Family

Celebrated artist Dame Louise Henderson’s lost paintings and her daughter’s mission to track them down

"A few weeks after the exhibition opened, no-one came forward to say they had the work and I began to worry that April may never be found," she says.
Diane McKegg Dame Louise Henderson art

If you were passing through the former Farmers car park in downtown Auckland back in the mid 1980s, there’s a chance you may have come across an elderly lady working feverishly on giant colourful canvases.

The unlikely venue had become a makeshift studio for one of Aotearoa’s most prolific modern artists, Dame Louise Henderson, as she created her monumental series, The Twelve Months.

The dame was in her 80s when she embarked on the ambitious project that depicted impressions of life in New Zealand over a calendar year on a dozen towering canvases, a scale so colossal daughter Diane McKegg (86) recalls the challenges it posed for her trailblazing mum.

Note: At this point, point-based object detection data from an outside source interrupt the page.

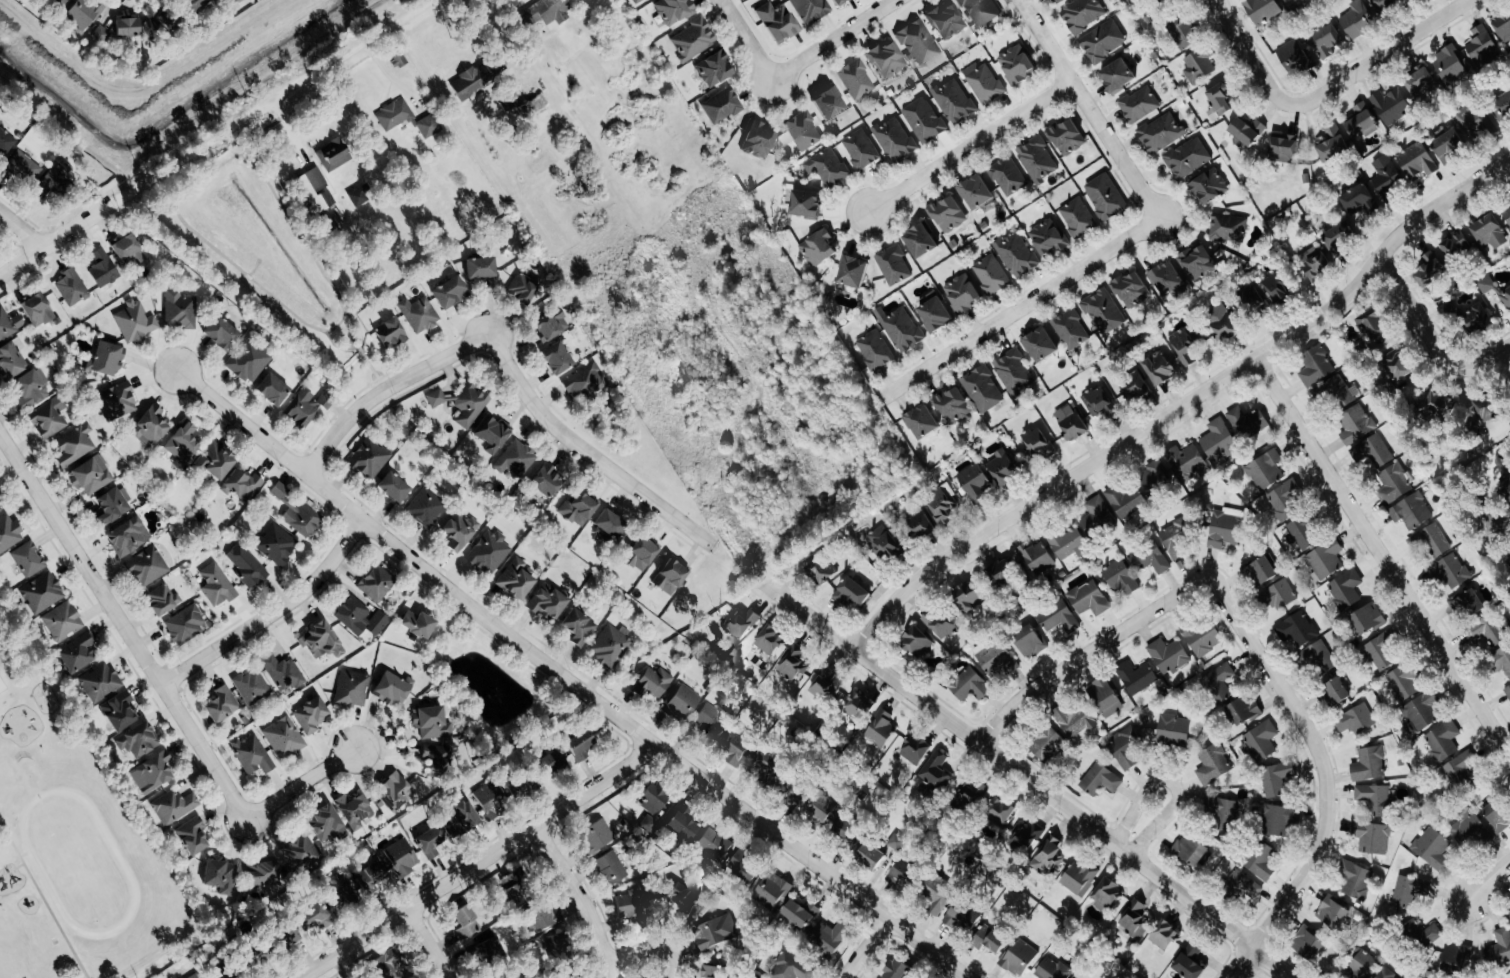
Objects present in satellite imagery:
building: (1053, 0)
building: (1169, 0)
building: (1286, 0)
building: (236, 1)
building: (636, 1)
building: (838, 2)
building: (56, 3)
building: (194, 4)
building: (1386, 5)
building: (673, 10)
building: (810, 10)
building: (1262, 10)
building: (980, 11)
building: (546, 13)
building: (82, 14)
building: (1082, 14)
building: (1357, 19)
building: (946, 21)
building: (776, 22)
building: (158, 23)
building: (125, 27)
building: (1503, 27)
building: (1183, 33)
building: (99, 34)
building: (692, 40)
road: (746, 40)
road: (833, 40)
building: (1325, 40)
building: (1102, 41)
building: (918, 42)
building: (1482, 47)
road: (1382, 57)
road: (1248, 58)
building: (1294, 58)
building: (886, 59)
building: (1016, 65)
building: (1449, 65)
building: (1199, 66)
building: (713, 69)
building: (1116, 75)
building: (855, 79)
building: (473, 81)
building: (985, 84)
building: (1421, 84)
building: (954, 101)
road: (270, 102)
building: (1218, 102)
building: (522, 104)
building: (828, 104)
building: (1139, 105)
building: (1391, 105)
building: (721, 106)
building: (1501, 107)
road: (1087, 109)
building: (394, 115)
building: (924, 120)
building: (1475, 122)
building: (1361, 123)
building: (427, 126)
building: (1247, 130)
building: (803, 131)
building: (1161, 133)
building: (2, 134)
building: (1066, 137)
building: (894, 139)
building: (757, 140)
building: (1332, 144)
building: (1448, 147)
road: (967, 148)
building: (1283, 148)
building: (860, 149)
building: (333, 155)
building: (1187, 158)
building: (1036, 160)
building: (1415, 160)
building: (827, 167)
building: (21, 168)
building: (1007, 176)
building: (1386, 178)
building: (53, 180)
building: (1209, 187)
building: (314, 191)
building: (975, 193)
building: (359, 195)
building: (1105, 197)
building: (1360, 201)
building: (805, 203)
building: (1507, 214)
building: (947, 215)
building: (1077, 218)
building: (1227, 228)
road: (22, 229)
building: (1489, 232)
building: (1339, 236)
building: (1047, 238)
road: (55, 239)
building: (919, 241)
building: (1455, 246)
building: (123, 248)
building: (818, 248)
building: (1016, 255)
building: (1315, 262)
building: (1197, 263)
building: (893, 265)
building: (102, 269)
building: (478, 269)
building: (1430, 270)
building: (851, 272)
building: (991, 275)
building: (1165, 279)
building: (1486, 285)
building: (70, 287)
building: (522, 287)
building: (1276, 288)
building: (1130, 289)
building: (448, 293)
building: (961, 294)
building: (1502, 296)
building: (1253, 300)
road: (1019, 308)
building: (1447, 309)
building: (36, 310)
building: (1103, 311)
building: (933, 313)
building: (419, 314)
building: (1477, 319)
building: (134, 322)
building: (1221, 322)
building: (9, 324)
building: (549, 325)
building: (1374, 326)
building: (900, 328)
building: (1070, 330)
building: (219, 334)
building: (389, 334)
road: (1430, 341)
building: (1039, 345)
building: (1183, 346)
building: (874, 350)
building: (555, 358)
building: (107, 360)
building: (248, 362)
building: (10, 363)
building: (1398, 365)
building: (1316, 366)
building: (1158, 369)
building: (1014, 372)
building: (584, 382)
building: (31, 387)
building: (1135, 387)
road: (384, 389)
building: (270, 390)
building: (982, 390)
building: (1409, 390)
building: (1336, 393)
building: (435, 398)
building: (117, 400)
building: (1099, 402)
building: (952, 405)
road: (1181, 405)
building: (1438, 405)
building: (469, 406)
building: (306, 407)
building: (1486, 408)
building: (48, 418)
building: (921, 422)
building: (1070, 422)
building: (1247, 423)
building: (1356, 425)
building: (149, 426)
building: (489, 435)
building: (184, 442)
building: (1219, 442)
building: (1038, 444)
building: (74, 445)
building: (1372, 452)
road: (585, 453)
building: (515, 457)
building: (369, 459)
building: (214, 462)
building: (1185, 462)
building: (1002, 470)
building: (1265, 470)
building: (90, 475)
building: (1156, 475)
building: (546, 481)
building: (975, 483)
building: (1393, 484)
building: (240, 485)
building: (392, 488)
building: (279, 491)
building: (1505, 491)
building: (1126, 500)
building: (1285, 500)
building: (941, 504)
building: (111, 506)
building: (425, 508)
building: (577, 509)
building: (1411, 512)
building: (1097, 518)
building: (301, 520)
building: (608, 523)
building: (920, 525)
building: (1496, 527)
building: (459, 531)
building: (8, 533)
building: (1303, 533)
building: (127, 537)
building: (1177, 537)
building: (1430, 541)
building: (276, 544)
building: (882, 544)
building: (1069, 544)
building: (488, 552)
building: (640, 555)
building: (1149, 558)
road: (413, 559)
building: (1036, 559)
road: (1381, 559)
building: (27, 560)
building: (1509, 560)
building: (1325, 561)
building: (246, 566)
building: (146, 567)
building: (822, 570)
building: (1262, 571)
building: (1453, 571)
building: (999, 574)
building: (669, 577)
building: (1120, 578)
building: (515, 579)
building: (376, 583)
building: (216, 585)
building: (1345, 589)
building: (42, 592)
building: (851, 593)
building: (1277, 596)
building: (1088, 599)
building: (161, 600)
building: (546, 602)
building: (1467, 606)
road: (270, 614)
building: (359, 617)
building: (1057, 617)
building: (1368, 620)
building: (61, 621)
building: (741, 623)
building: (185, 624)
building: (416, 625)
building: (937, 625)
building: (577, 627)
road: (122, 628)
building: (1297, 629)
building: (1486, 631)
building: (1204, 638)
building: (319, 641)
building: (769, 641)
building: (1029, 642)
building: (915, 643)
building: (609, 646)
building: (1382, 650)
building: (77, 653)
road: (1087, 654)
building: (1168, 656)
building: (1317, 657)
building: (996, 661)
building: (1501, 661)
building: (792, 664)
building: (282, 672)
building: (1136, 677)
building: (652, 682)
building: (1220, 682)
building: (1404, 682)
building: (98, 684)
park: (492, 686)
building: (970, 686)
building: (252, 687)
building: (1, 688)
building: (824, 688)
building: (350, 689)
building: (391, 689)
building: (1337, 689)
building: (1507, 691)
building: (1104, 697)
building: (681, 701)
building: (221, 705)
building: (857, 707)
building: (1244, 708)
building: (1422, 711)
building: (118, 712)
building: (310, 716)
building: (1355, 719)
building: (1074, 720)
building: (710, 722)
building: (430, 723)
building: (880, 729)
building: (1173, 729)
building: (284, 739)
building: (140, 740)
building: (1262, 740)
building: (1443, 740)
building: (1046, 744)
building: (578, 745)
building: (736, 745)
building: (1127, 747)
building: (915, 750)
building: (251, 755)
road: (1318, 758)
building: (767, 760)
building: (436, 762)
building: (551, 762)
building: (1213, 764)
building: (1368, 764)
building: (1460, 767)
building: (151, 773)
building: (934, 773)
building: (1276, 778)
building: (1100, 779)
road: (1027, 780)
road: (302, 782)
road: (1168, 784)
building: (513, 785)
building: (392, 791)
building: (973, 794)
building: (795, 795)
building: (652, 798)
building: (1374, 798)
building: (489, 802)
building: (173, 807)
building: (820, 808)
building: (353, 811)
building: (998, 811)
building: (1226, 814)
building: (1496, 816)
building: (459, 818)
building: (1279, 820)
building: (683, 823)
building: (324, 825)
building: (843, 830)
building: (1469, 831)
building: (597, 833)
building: (192, 837)
building: (1024, 837)
building: (1373, 837)
building: (429, 840)
building: (896, 842)
building: (713, 845)
building: (1432, 847)
building: (1190, 849)
building: (303, 853)
building: (870, 854)
building: (1048, 856)
building: (400, 857)
building: (1260, 860)
road: (808, 861)
road: (478, 863)
building: (742, 867)
building: (610, 868)
building: (369, 874)
building: (902, 874)
building: (261, 875)
building: (219, 876)
building: (1079, 878)
building: (1355, 879)
road: (1484, 882)
building: (515, 885)
building: (1245, 885)
building: (337, 890)
building: (772, 890)
building: (1408, 891)
building: (1106, 893)
building: (936, 895)
building: (682, 897)
road: (578, 898)
building: (1509, 898)
road: (43, 900)
building: (633, 904)
building: (1332, 912)
building: (800, 913)
building: (542, 915)
building: (1508, 916)
building: (311, 917)
building: (961, 918)
building: (1135, 919)
building: (464, 922)
building: (715, 931)
building: (1424, 933)
building: (287, 935)
building: (1164, 935)
building: (829, 938)
building: (988, 939)
road: (425, 944)
building: (1308, 944)
building: (556, 945)
park: (20, 947)
road: (864, 948)
building: (1499, 948)
building: (486, 950)
road: (648, 954)
building: (1019, 957)
building: (1456, 957)
building: (1190, 961)
building: (388, 963)
road: (1239, 963)
building: (1363, 965)
building: (791, 968)
building: (896, 969)
building: (1052, 970)
building: (713, 971)
building: (222, 974)
building: (1386, 974)
building: (194, 976)
building: (570, 977)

“She would ask anyone who was passing to help her turn the work upside down as they were almost twice her height.

“She had to because they were huge paintings. It [the car park] was an ideal place to do it because there was plenty of room for her to work on them, but on the other hand she couldn’t manage them on her own.

“It was an enormous challenge. I remember she was very satisfied when they were finished,” Diane says, adding Louise was 85 when she completed the series in 1987.

Auckland Art Gallery’s show celebrating seven decades of Louise’s work includes paintings from her Twelve Months series.

Now, more than three decades later, 10 of the 12 paintings are on display at Auckland Art Gallery where the exhibition Louise Henderson: From Life is celebrating seven decades of the late artist’s work.

It includes her early watercolours featuring the Canterbury land-scape, still-life compositions, females depicted in cubism and lush bush scenes.

There’s an added delight for Diane, with one of the missing artworks, owned by a private collector, rediscovered at an Auckland secondary school mid-way through December last year.

“You know that they’ve found April, don’t you?” an exuberant Diane tells.

“It was at Mount Albert Grammar. It ended up there because the person who owns it couldn’t hang it in his house. He was an old boy of Mount Albert Grammar.

“It was really such a relief because there are 12 months in the year. We know that one (August) was cut down and therefore is no longer the same size as the others, however we could not find April. It became a kind of crusade really because it did exist and it was really very satisfying to find it again,” she smiles.

Louise and her art (above, on a cover of the Weekly in 1961) are a source of great joy for daughter Diane.

New Zealand art curator Julia Waite says calls for the completed series to be kept together in a public collection back in the day went unheeded, with the paintings dispersed throughout the country.

After an extensive search for the lost month, and with most of the paintings reunited for the exhibition, Julia was surprised to learn a colleague had spied it hanging in a school hallway.

“A few weeks after the exhibition opened, no-one came forward to say they had the work and I began to worry that April may never be found,” she says.

“I’ve viewed the painting and it’s an interesting interpretation of an autumn month with small shards of colour fluttering down like autumn leaves, and a crowded sky of dark storm clouds.”

Buoyed by the discovery, Diane says she can’t help but feel proud wandering through the specially curated collection that demonstrates the breadth of her mother’s impressive artistic journey.

“I think it’s a beautiful exhibition. It covers all the different periods of her work, is well documented and beautifully hung.”

Surrounded with an equally stunning selection of Louise’s paintings on the walls of her Auckland home, Diane says it wasn’t until her teenage years that she started to appreciate her mum’s talent.

“Like most children, to me she was just my mother. It wasn’t until we got to Auckland in 1949 and she had the freedom to paint as she was no longer working full time, that I started to become aware of this.

“My mother could be in her studio all day without coming out of it. She always used to say, ‘There’s so much to do.’ She was never short of ideas.”

With painting a way of life for her French-born mother, who taught art to secondary school and tertiary students and was an expert embroiderer, Diane recalls Louise’s attempts to get her only daughter to follow in her footsteps.

“She used to take me to drawing classes on the weekend but I wasn’t in the least bit interested,” she tells.

“I have three daughters and they are all talented in different ways, but none of them paint.”

Diane, who grew up speaking French at home, says her mum was pleased to be recognised for her services to art when she was awarded a damehood in 1993 at the age of 90.

With the opportunity to celebrate her mother’s work 25 years after her death, Diane speaks authoritatively about the captivating canvases that adorn her walls, telling the Weekly how much they mean to her.

“They are a great responsibility but also a source of great joy. I am always delighted when they are exhibited and I have the opportunity to share them.

“My mother said you don’t own paintings, paintings are there for everyone to enjoy, so I don’t particularly possess them.”